# [TEXTAUSZUG]
Homecoming für Casper. Als er im vergangenen Jahr ankündigte, nur ein einziges Konzert in 2024 in seiner Heimatstadt Bielefeld zu spielen, waren die Karten schneller weg, als man „Gibt’s doch gar nicht“ rufen konnte. 28.000 Menschen hatten Bock, ein Heimspiel der ganz besonderen Art anzuschauen und das mitten in der SchüCo Arena, dem heiligen Rasen von Arminia Bielefeld.
Die Einlasszeit ist großzügig mit drei Stunden berechnet, sodass nach und nach jung und alt im Stadion eintreffen, die Merchstände plündern und sehnsüchtig an den Wellenbrechern warten. Der Support kommt, recht kurzfristig angekündigt, von Philine Sonny, die man mit ihrem Tarn-Cap zwischen all dem Gestrüpp des Bühnenaufbaus fast übersehen könnte. Während der Songs der jungen Musikerin eher wenig mit Rap am Hut haben, schafft sie es mit Leichtigkeit, die bis dato anwesenden Gäste um den kleinen Finger zu wickeln. Nahbar und frei Schnauze stellt sie sich, ihre Band und ihre Indie-Pop-Lieder vor. Mal geht es Liebe und Trennung, mal um merkwürdige Beziehungen und mal eben auch um ernste Themen. Bei der Ansage zu ihrem Song „Shame“, der an diesem Abend das erste Mal live gespielt wurde und der Gewalt und sexuelle Übergriffe gegenüber Frauen thematisiert, wird die sonst eher tough wirkende Sonny emotional.
What our fathers have done. What our brothers become.
Eine wahnsinnig starke Performance die mit Sicherheit mit einem Großteil der Menge, die Pi mal Daumen aus 2/3 junger Frauen besteht, resoniert. Nach neun Songs ist leider schon Schluss, der große Vorhang auf der Bühne schließt sich und es wird umgebaut. Die Stimmung im Stadion hervorragend, nicht zuletzt als tausende Kehlen in die Pausenmusik von Wheatus und Robbie Williams miteinstimmen. Um 21 Uhr startet Casper sein Set mit Alles war schön und nichts tat weh seines vorletzten und gleichnamigen Albums.Ab da gibt es kein Halten mehr. Highlight knallt auf Highlight und es bleibt kaum Zeit, das erlebte richtig zu verarbeiten – auch für Casper nicht. In den wenigen Pausen, die er sich zwischen den Songs nimmt, kämpft er sichtlich mit den Emotionen. Viele Menschen im Publikum tun es ihm gleich. Umso schöner, dass er den Abend mit so vielen Wegbegleiter*innen genießen kann. Auf der Bühne stehen ihm nach und nach Drangsal, Thees Uhlmann, Lea und Tua für die Songs vergangener Kollaborationen zur Seite. Ein besonderer Höhepunkt dabei sicher XOXO von der gleichnamigen Platte. Griffey, der scheinheilig immer wieder überrascht tut, dass auch die alten Nummern so gut ankommen, sollte seine Fans doch mittlerweile besser kennen. Das Repertoire sitzt bei allen. Unterscheiden kann man die Oldschool- und die Newschool-Fans nur lediglich dadurch, wie sie Herzchen mit den Händen formen.

# [ARBEITSANWEISUNGEN]
1. Tippen Sie den Abschnitt des Konzertberichts von „Homecoming für Casper.“ bis einschließlich „von Arminia Bielefeld.“ unverändert ab.
2. Führen Sie den Bericht über Caspers Stadionkonzert in Bielefeld im Anschluss an seinen letzten Satz weiter.

# [ROHDATEN]
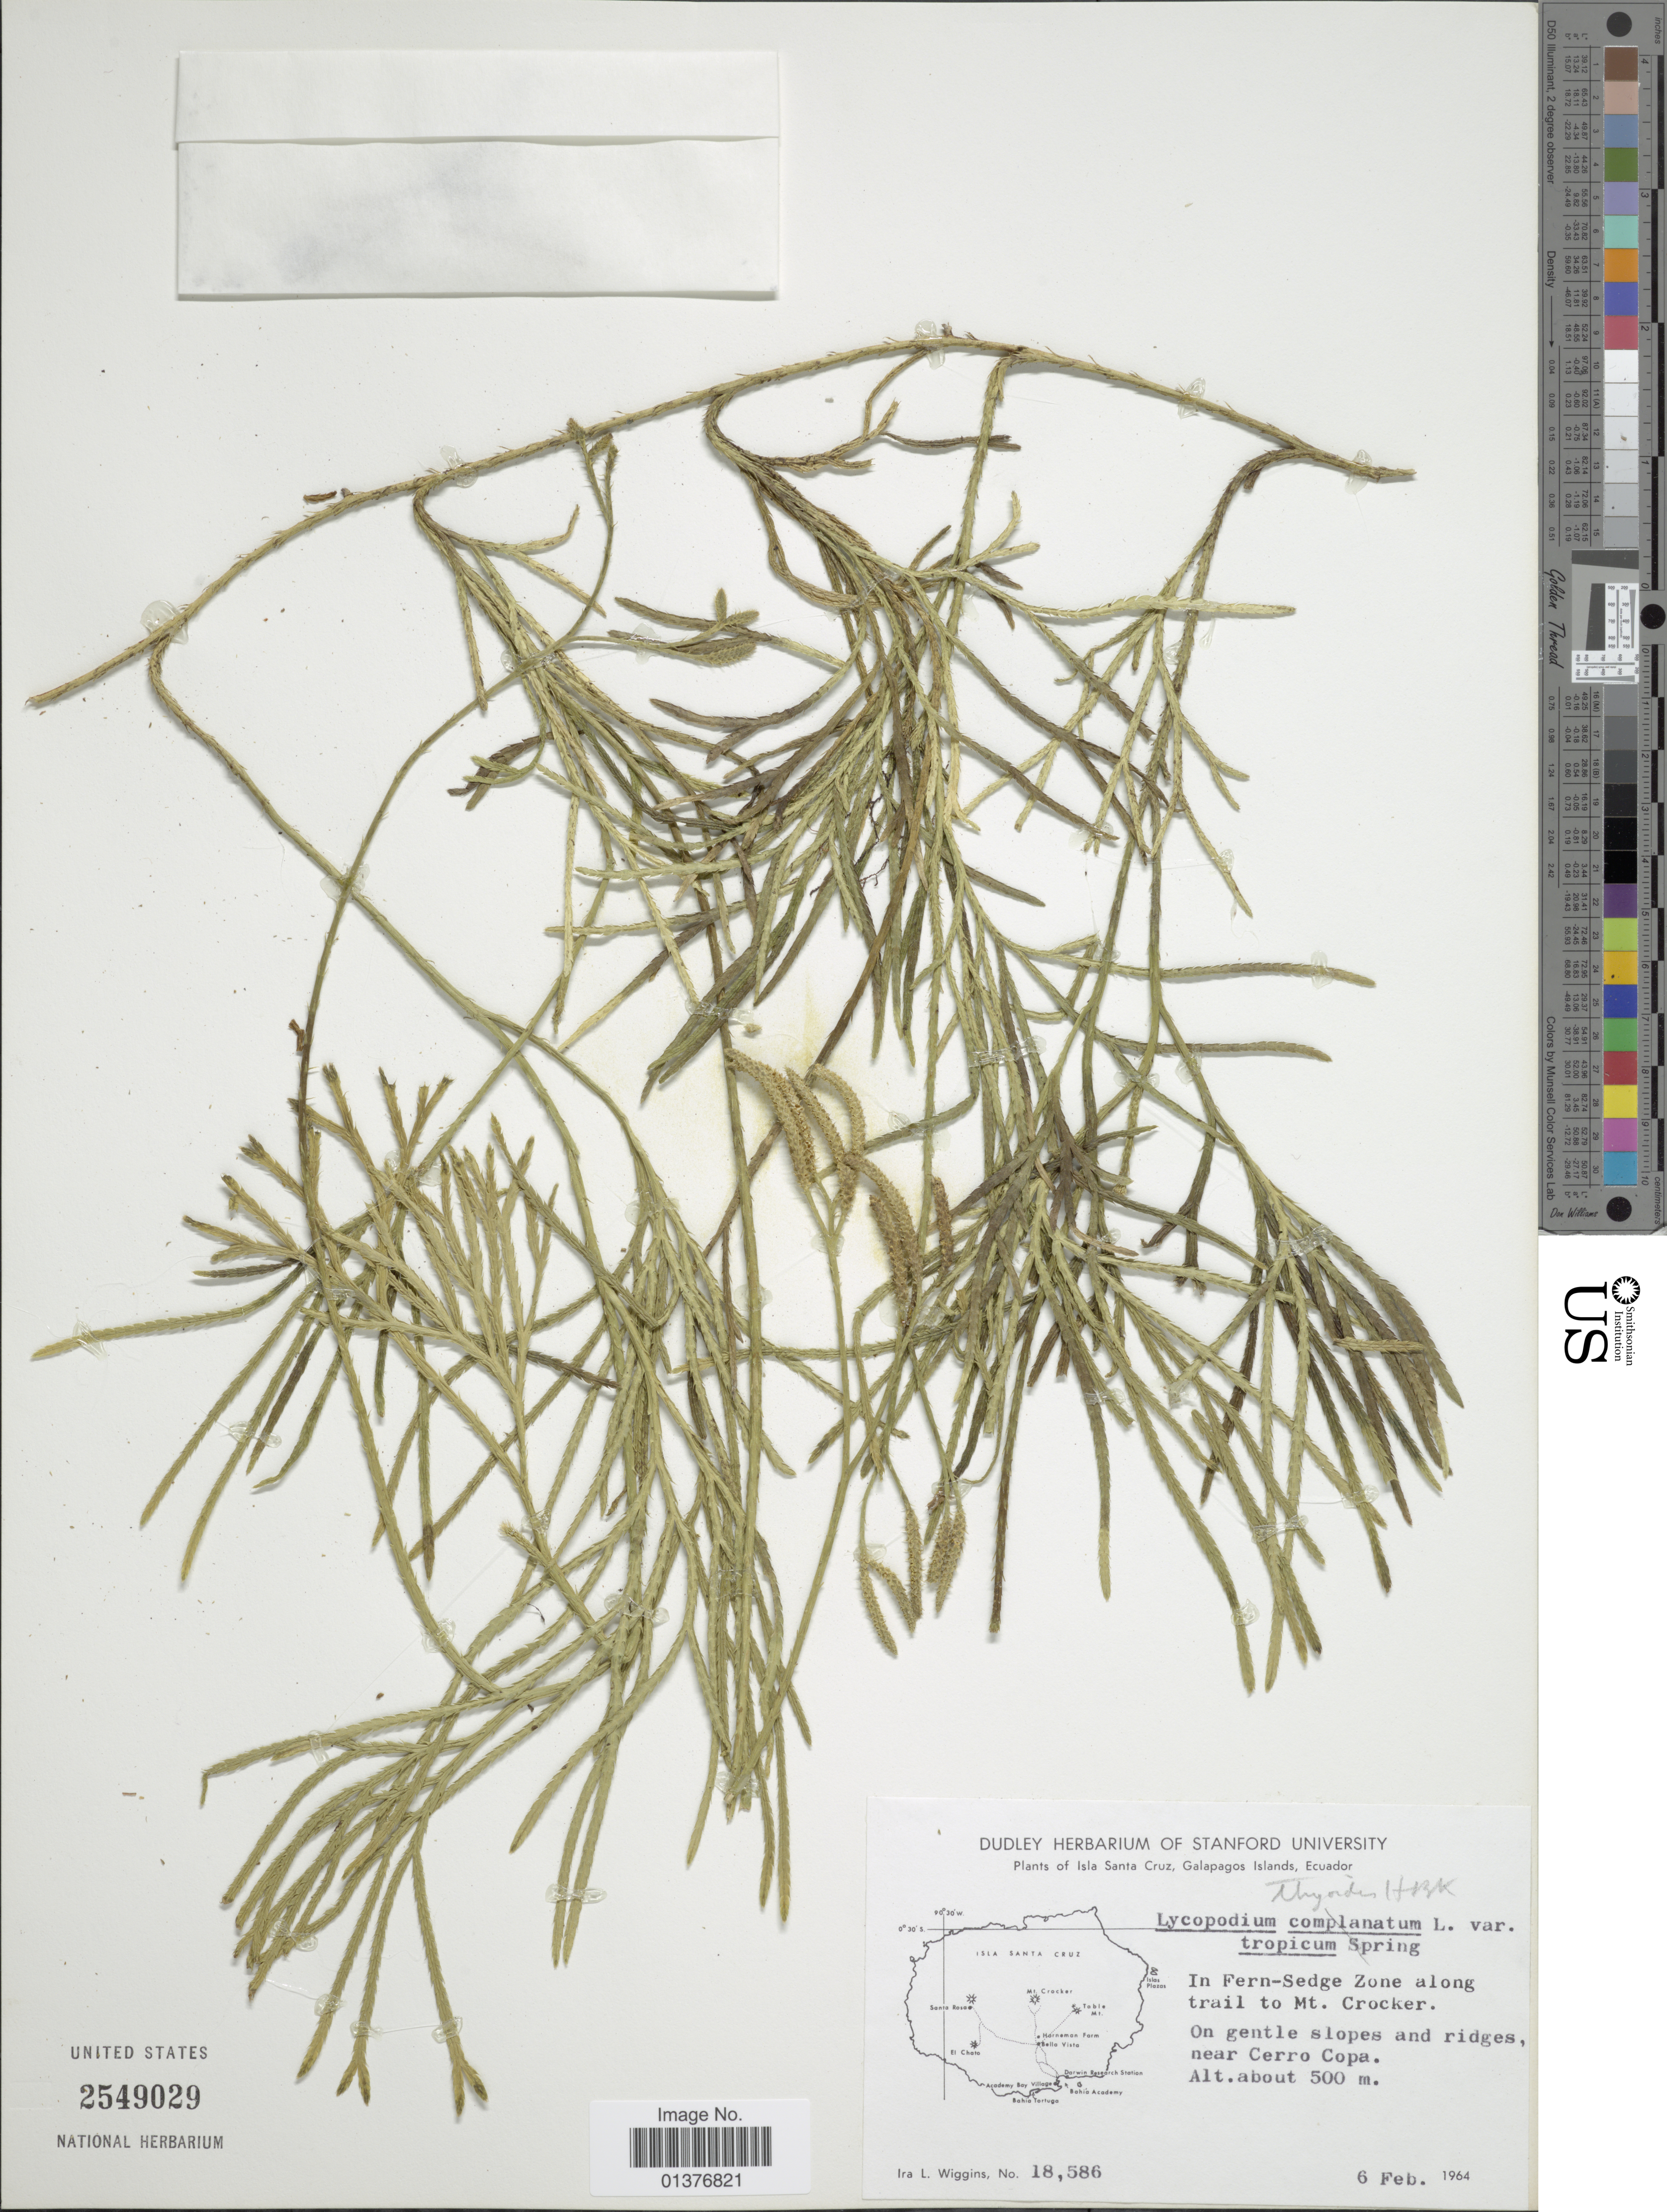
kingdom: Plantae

# [ERGEBNISSE]
1.
Homecoming für Casper. Als er im vergangenen Jahr ankündigte, nur ein einziges Konzert in 2024 in seiner Heimatstadt Bielefeld zu spielen, waren die Karten schneller weg, als man „Gibt’s doch gar nicht“ rufen konnte. 28.000 Menschen hatten Bock, ein Heimspiel der ganz besonderen Art anzuschauen und das mitten in der SchüCo Arena, dem heiligen Rasen von Arminia Bielefeld.

2.
Aber nicht nur die musikalische Performance von Casper und seiner hervorragenden Band (die gern hätte vorgestellt werden dürfen) überzeugt, auch die beeindruckende Produktion rundum. Leinwände, Flammen, Konfetti, Feuerwerk und ein fetter Sound funktionieren auf voller Linie. Auch die kleine Hebebühne in der Mitte der Arena ist eine nette Geste für jene, die weiter hinten stehen oder sitzen. Dort gibt es zusätzlich ein weiteres Highlight: für Lass es Rosen für mich regnen taucht erst Vincent Waizenegger (Provinz) und dann auch Lena Meyer-Landrut auf. Nach einer gewaltigen Gib mir Gefahr-Performance, untermalt mit New Noise von Refused, geht es zurück auf die Main Stage. Dort gibt es wieder ein paar Klassiker. So Perfekt zum Beispiel, allerdings ohne Marteria, dafür in der Single-Version und das emotionale Michael X. Kurze Verschnaufpause nach der Live-Premiere von Verliebt in der Stadt die es nicht gibt.
Wieder vor deiner Tür, mit mehr Gepäck als ich gegangen bin
Fast nicht erkannt, ich bin älter geworden als Jahre vergangen sind
Bei dir alles das, von dem ich dachte, dass ich es woanders find
Hab es nie gesagt, doch hoff, du weißt, dass ich dankbar bin
Als Zugabe gibt’s mit Hin zur Sonne quasi auch eine Premiere, denn dieser wurde seit 2016 nicht mehr gespielt. Hinterland ein Feuerwerk und überwältige Fan-Chöre beenden den Abend nach über 2 Stunden und 27 Songs. Was für eine Leistung. So wirklich gehen will niemand, hoffnungsvoll bleiben zahlreiche Blicke gen Bühne gerichtet. Doch mit Rock the Casbah von The Clash ertönt der Rausschmeißer. We see what you did there!
Galerien (by Thea Drexhage bs! 2024)
Setlist Philine Sonny:
- (unveröffentlicht)
- Same Light
- Gatekeeper
- Lose Yourself
- Drugs
- Lovely
- Shame
- Berlin
- In Denial
Setlist Casper:
- Alles war schön und nichts tat weh
- Im Ascheregen
- Alles endet (Aber nie die Musik)
- Mieses Leben/ Wolken
- Adrenalin
- Sirenen
- Sowas von da (hellwach)
- Keine Angst (mit Drangsal)
- Emma
- 20qm
- Supernova
- Jambalaya
- XOXO (mit Thees Uhlmann)
- Schwarz (Mit Lea)
- Falsche Zeit, falscher Ort
- TNT (mit Tua)
- Lass es Rosen für mich regnen (Mit Lena und Vincent)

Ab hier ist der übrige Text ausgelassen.